Home / Companies / Global brands make a beeline for India

Mumbai: A year after the exit of brands such as Levi Strauss and Co.’s Dockers range, Grotto SpA’s GAS apparel and French lingerie label Etam, a new lot of fashion retailers are set to enter India with an eye on the wallets of affluent consumers.

Zara, the fashion label owned by Inditex SA of Spain, UK garment chain Topshop, the Marc Ecko clothing line promoted by the US entrepreneur of the same name and the Japanese casual wear brand Uniqlo are preparing to open outlets in India.

They are among two dozen fashion brands expected to enter India this year to try their luck in an apparel market that Anand Raghuraman, a partner and director at Boston Consulting Group, estimates at Rs1.3 trillion and expanding at a yearly 10%.

“Moreover, over 20% of this industry, at Rs30,000 crore, is (controlled by) organized apparel retailers and growing at 20% per annum, making it an attractive destination for global retailers," says Raghuraman.

Following the global meltdown, and as part of a change in its market strategy, Levi Strauss phased Dockers out of the Indian market last year to concentrate on denimwear.

GAS, introduced in India by Mumbai-based apparel retailer Raymond Ltd in a 50:50 joint venture with Grotto, shut its 12 stores. Etam ended its joint venture with Future Group.

The influx of retailers coincides with a growth revival in India. Asia’s third-largest economy grew 7.9% in the quarter ended September, the fastest pace in five quarters.

“There is a huge global interest in India," says Kumar Rajgopalan, CEO of Retailers Association of India.

Departmental store chain Shoppers Stop plans to launch the Playboy brand and around six other international labels in Indian market in the coming year, according to Boston Consulting Group. The S Kumar’s group, through its unit Brandhouse Retails, will launch the Italian apparel brand Oviesse.

French haute couture house Nina Ricci and shoemaker Christian Louboutin and Italian fashion label Max Mara are also eyeing India, according to Boston Consulting.

To be sure, not all the brands that vie for consumers’ cash in India will succeed, given their inexperience in a market in which preferences vary widely. “The year will see all kinds of brands—large and niche—setting up here.

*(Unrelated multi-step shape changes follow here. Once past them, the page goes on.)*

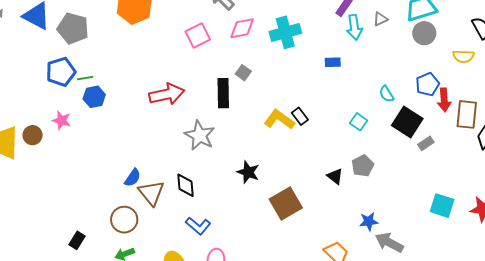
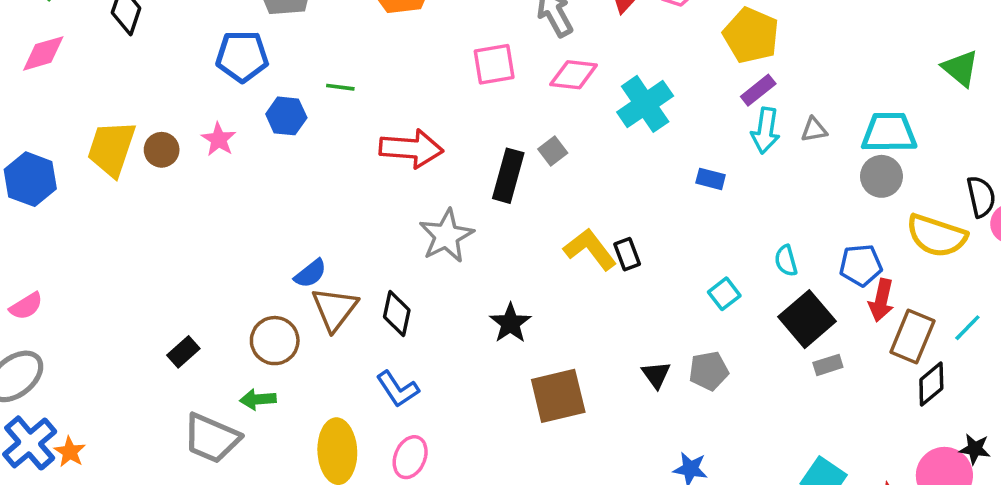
cyan cross: (285, 32) -> (645, 104), turned -36
yellow semicircle: (463, 56) -> (937, 236), size x1.6
green line: (85, 78) -> (340, 87), moved

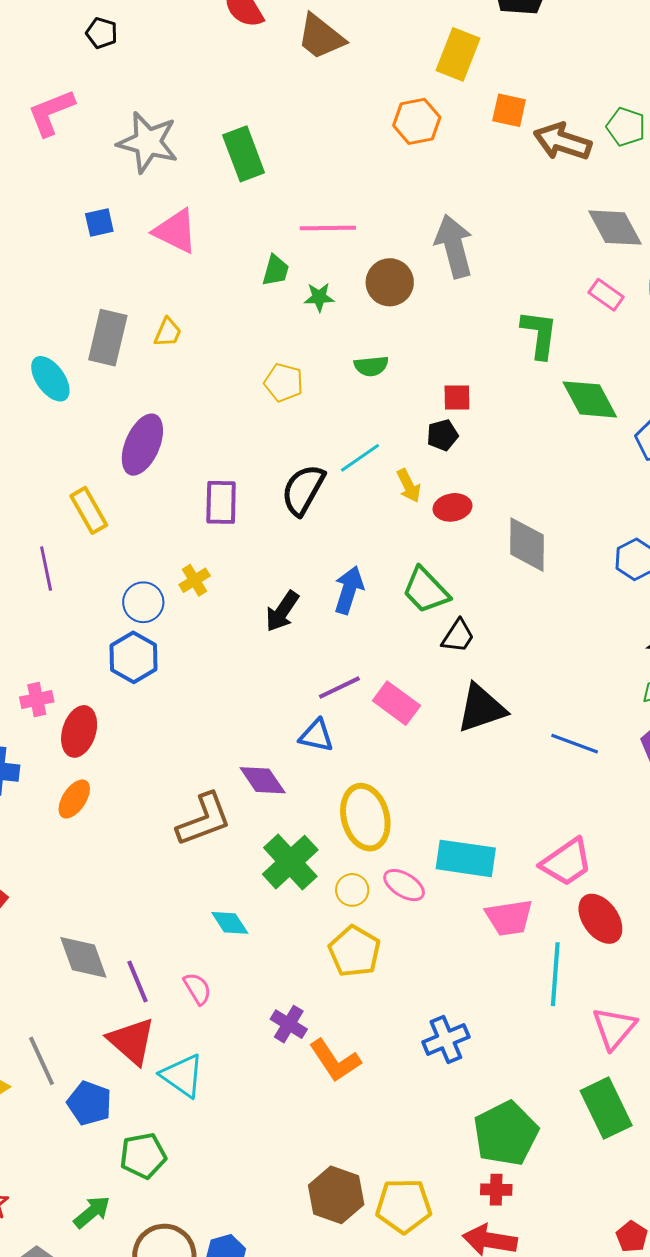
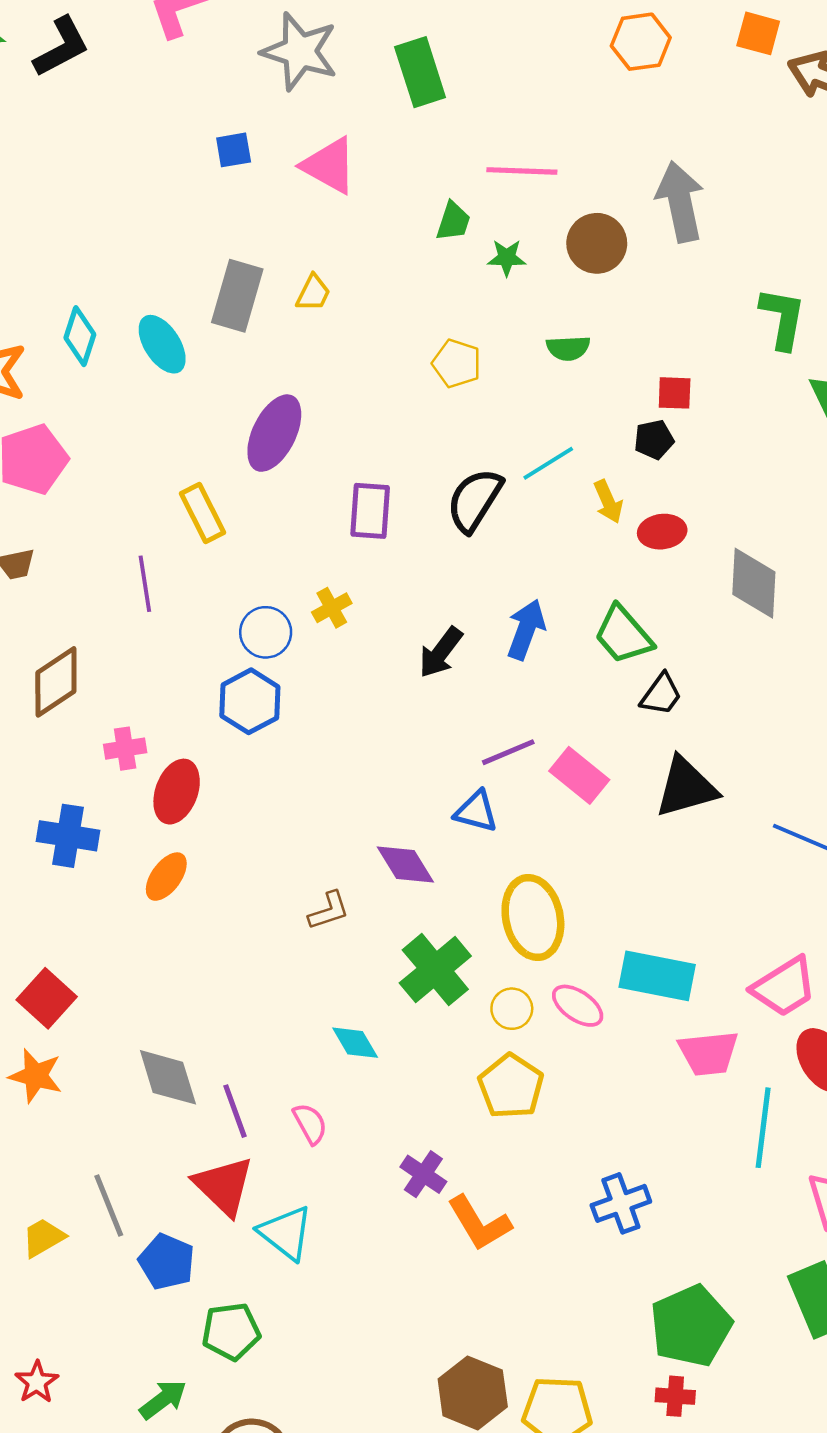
brown L-shape: (204, 820) -> (329, 911), size x0.6

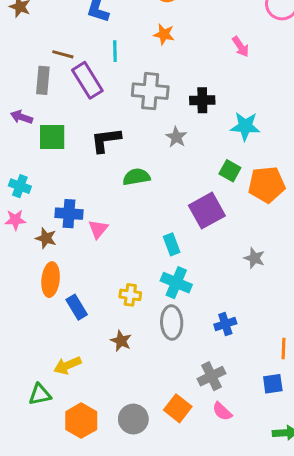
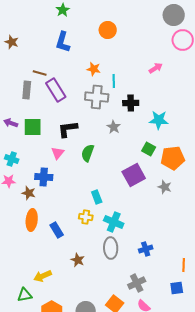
orange star: (164, 34) -> (94, 69), moved
pink arrow: (241, 47) -> (156, 68), turned -88
cyan line: (115, 51) -> (114, 81), moved
purple arrow: (21, 117) -> (11, 123), moved
green semicircle: (136, 177) -> (88, 153), turned -60
pink triangle: (98, 229) -> (58, 153), moved
cyan rectangle: (172, 244) -> (97, 197), moved
gray star: (254, 258) -> (165, 187), moved
yellow cross: (130, 295) -> (86, 217), moved
blue rectangle: (77, 307) -> (57, 230), moved

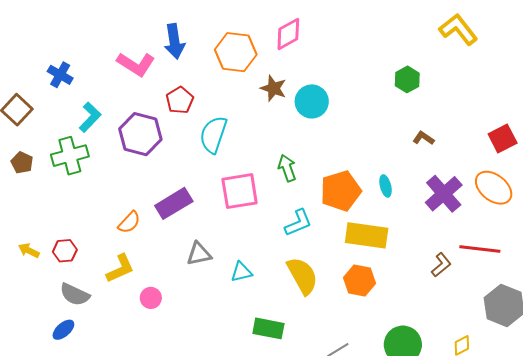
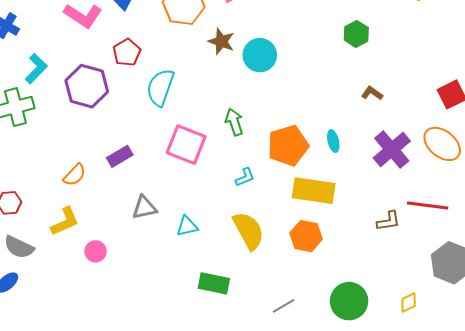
pink square: (240, 191) -> (186, 145), turned 30
purple rectangle: (174, 203) -> (120, 156), size x0.7
cyan L-shape: (298, 223) -> (245, 177), size x0.7
brown L-shape: (441, 265) -> (389, 221), turned 30

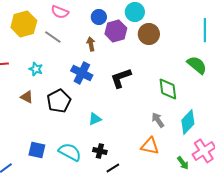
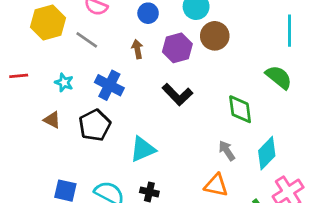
purple hexagon: (116, 31) -> (177, 48), moved
blue cross: (82, 73) -> (109, 85), moved
black L-shape: (121, 78) -> (177, 95), turned -115
cyan triangle: (95, 119) -> (143, 149), size x1.5

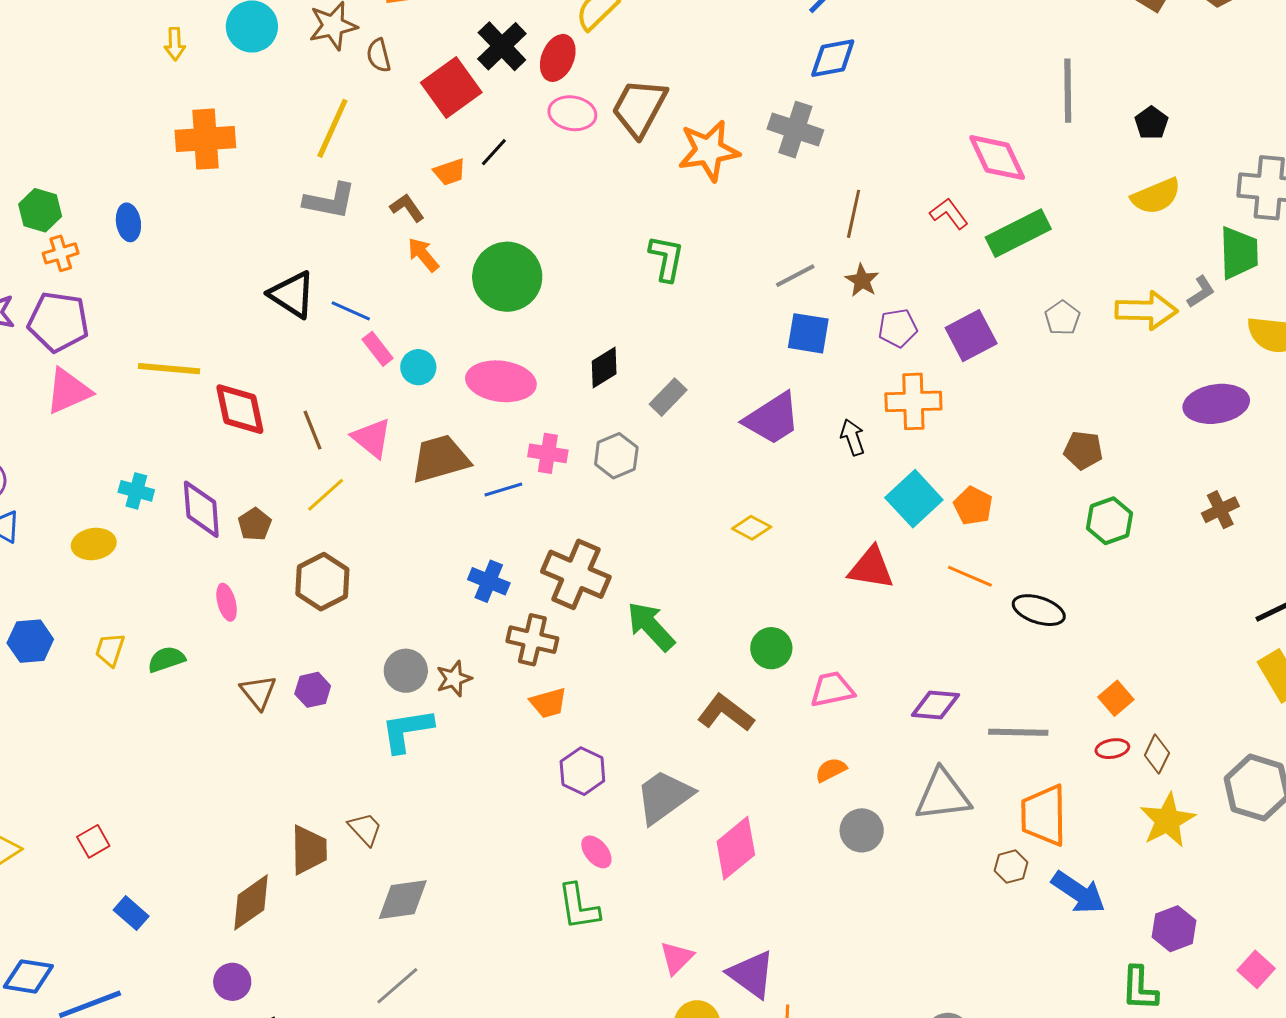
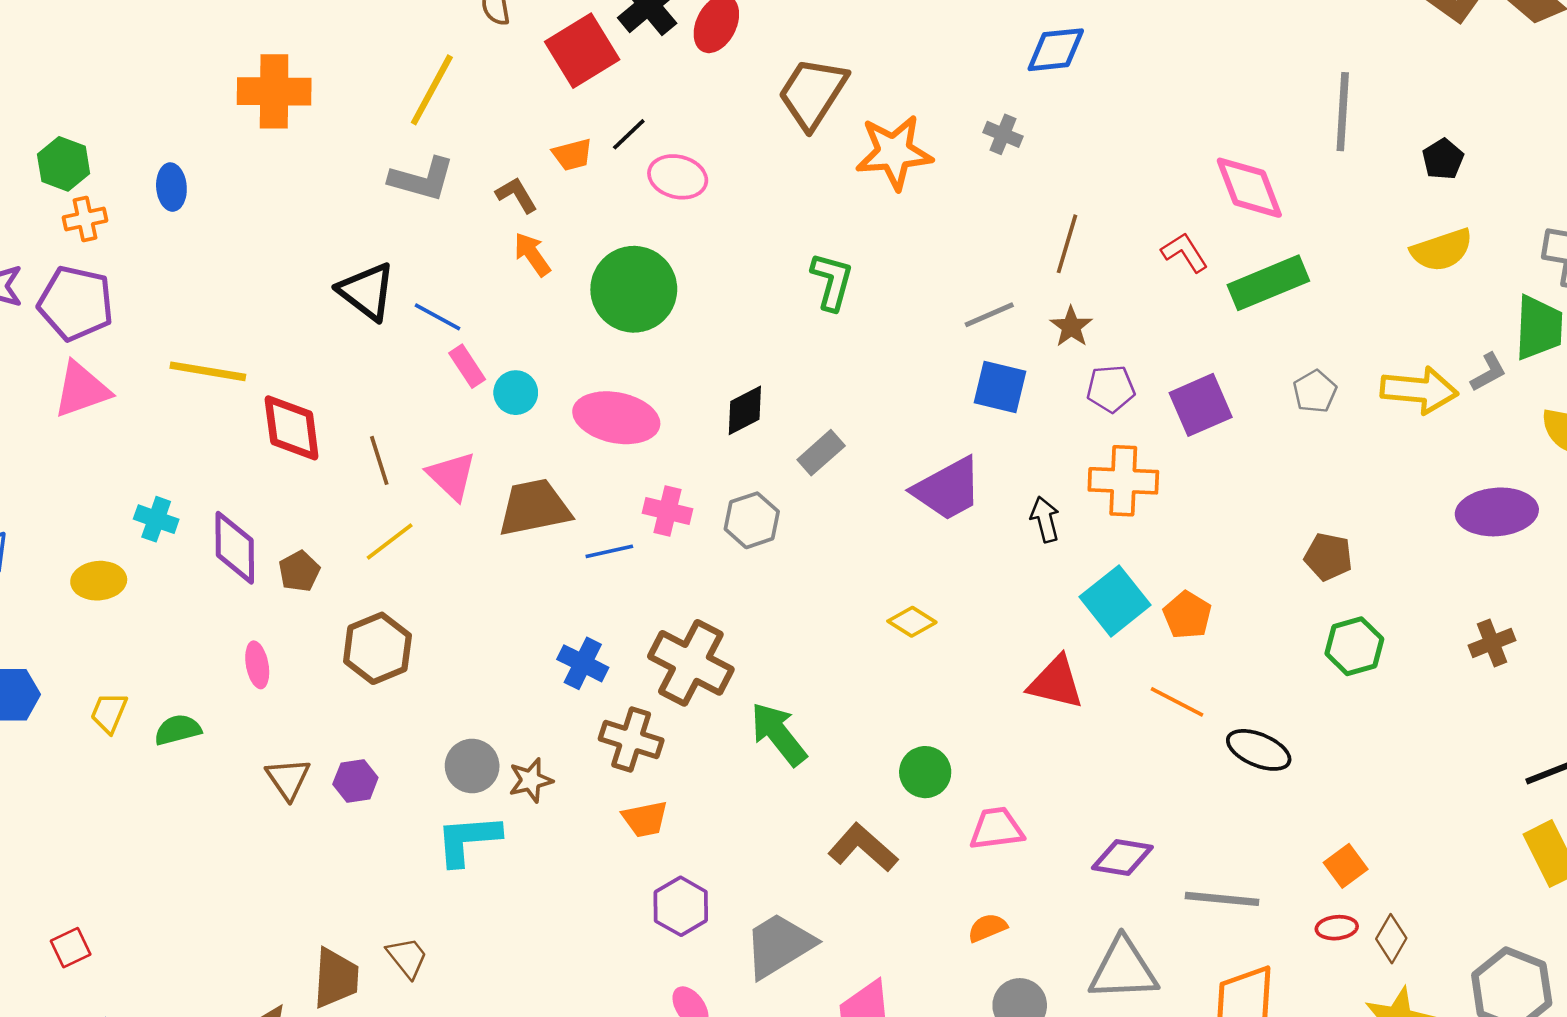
pink ellipse: (572, 113) -> (678, 177), moved
gray cross: (795, 130) -> (1003, 134), size x0.6

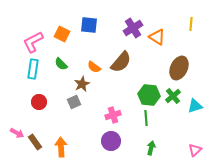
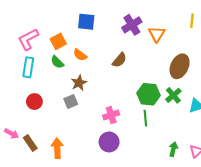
orange square: (62, 34) -> (58, 41), moved, turned 35
orange triangle: (157, 37) -> (157, 34), turned 30
brown semicircle: (121, 62) -> (119, 60), size x0.7
orange semicircle: (94, 67) -> (80, 55), moved
green arrow: (151, 148) -> (173, 149), moved

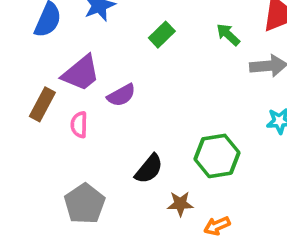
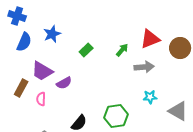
green arrow: (228, 35) -> (122, 50), turned 88
purple trapezoid: (81, 73) -> (42, 71), turned 70

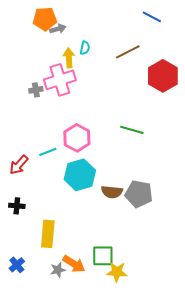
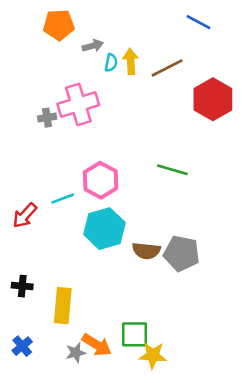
gray arrow: (58, 29) -> (93, 46), moved
yellow arrow: (69, 58) -> (131, 61), moved
black cross: (17, 206) -> (22, 286), moved

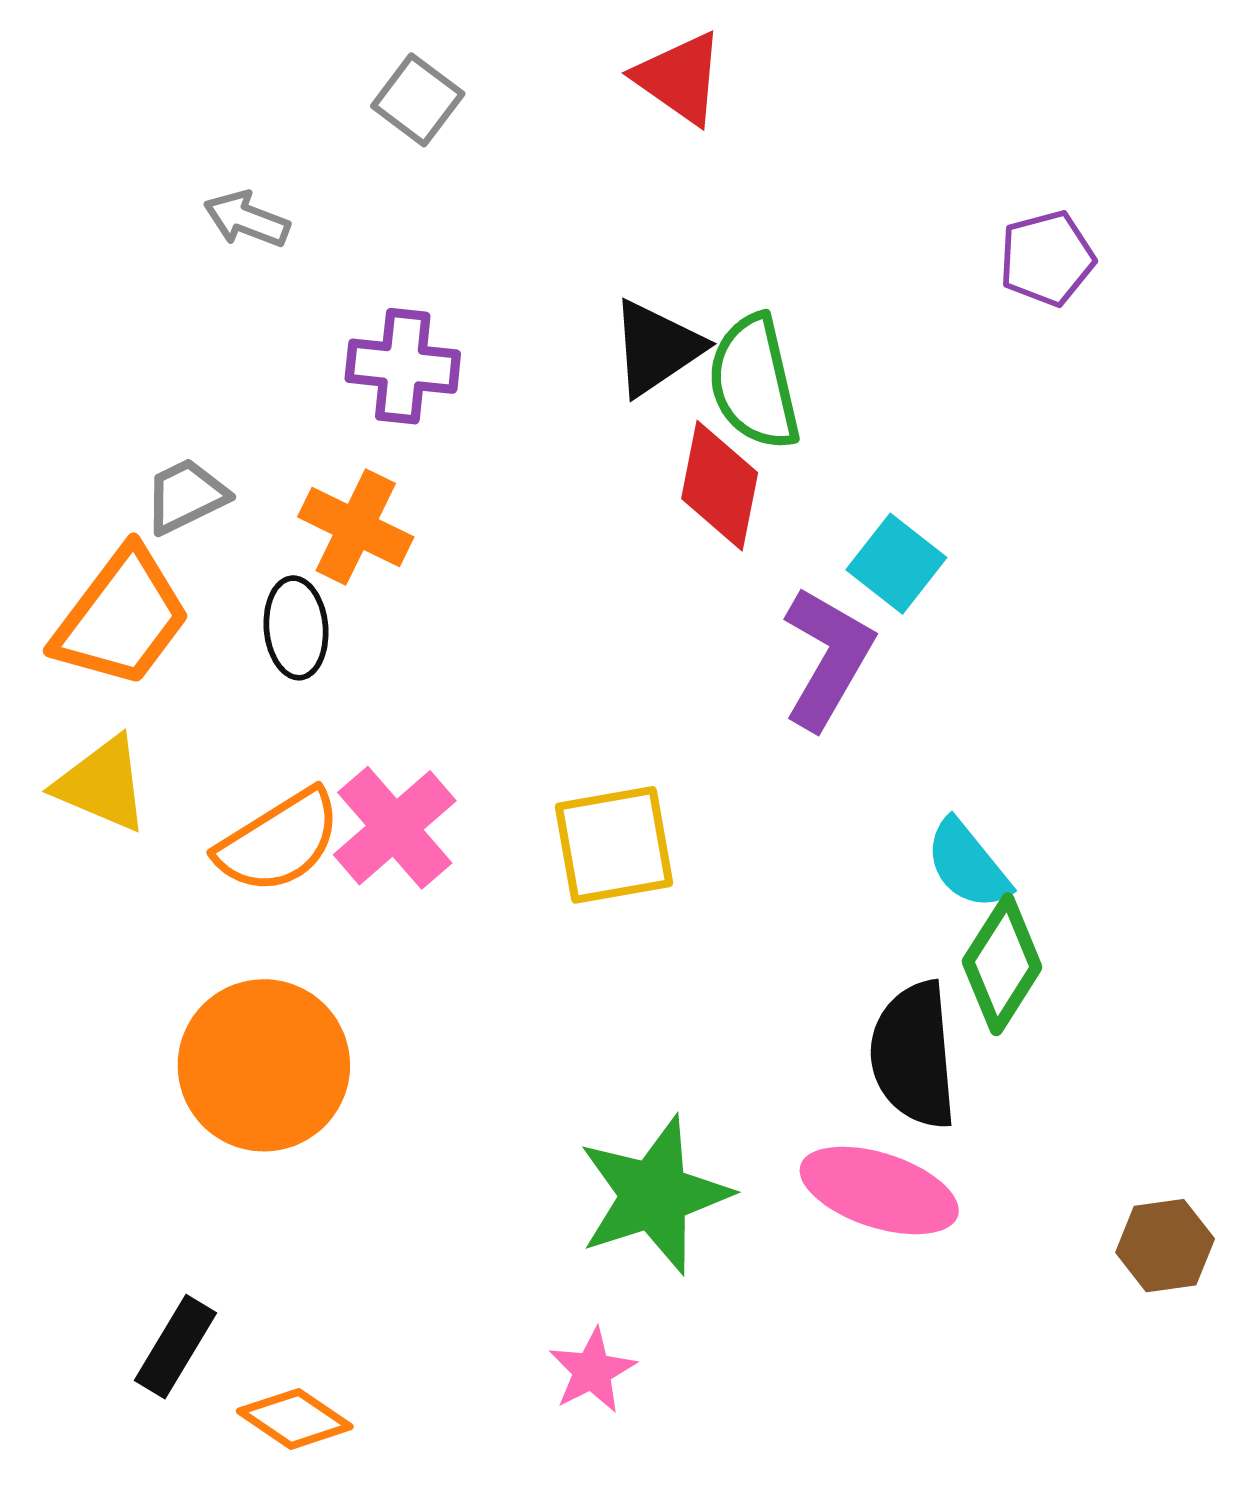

But they will not all succeed in India as they won’t understand the market," says Raghuraman.

Zara stores will be opened in India under a February 2009 agreement between Inditex and Trent Ltd, the Tata group’s retail arm. “We will open five stores in New Delhi, Mumbai and other major cities," Inditex’s corporate communication and institutional relations division said in a reply sent to an email query.

Marc Ecko will launch the brand in the coming spring in a partnership with RPG Group’s retail flagship Spencer’s Retail Ltd, which plans to have in place at least five international alliances this year.

Emails sent to Tokyo-based Uniqlo Co. Ltd and Arcadia Group Ltd, the UK’s largest privately owned clothing retailer that owns the Topshop brand, remained unanswered.

Besides clothing brands, speciality retailers across the spectrum—from shoes and toys to electronics—are interested in tapping the Indian market. Domestic retailers are equally keen to collaborate with global players.

“We are talking to a lot of people from super luxury, luxury to value and will collaborate with leaders," says Raghu Pillai, chief executive officer of Reliance Retail Ltd, the retail arm of Reliance Industries Ltd.

The firm already has partnerships with retailers such as Marks and Spencer Group Plc and Office Depot Inc.

Recently, Reliance Retail announced a joint venture with Japanese shoe major ASICS Corp. and will also soon open a 2,000 sq. m toy store in association with British toy retailer Hamleys Plc.

Barcelona-based maker of jeans and sportswear Desigual, which earns €300 million (Rs1,962 crore today), or 85% of its revenue, from Europe alone, plans to expand into Asia this year as it seeks geographical diversification.

“Later this year, we will enter Japan and after that we may either enter India or China. But it is most likely to be India before China," said Nikhil Nathwani, who has the title market entrance at the clothier and is overseeing its Asia push. “We expect Asia, America and Europe to account for one-third each of our overall revenues in the next five years."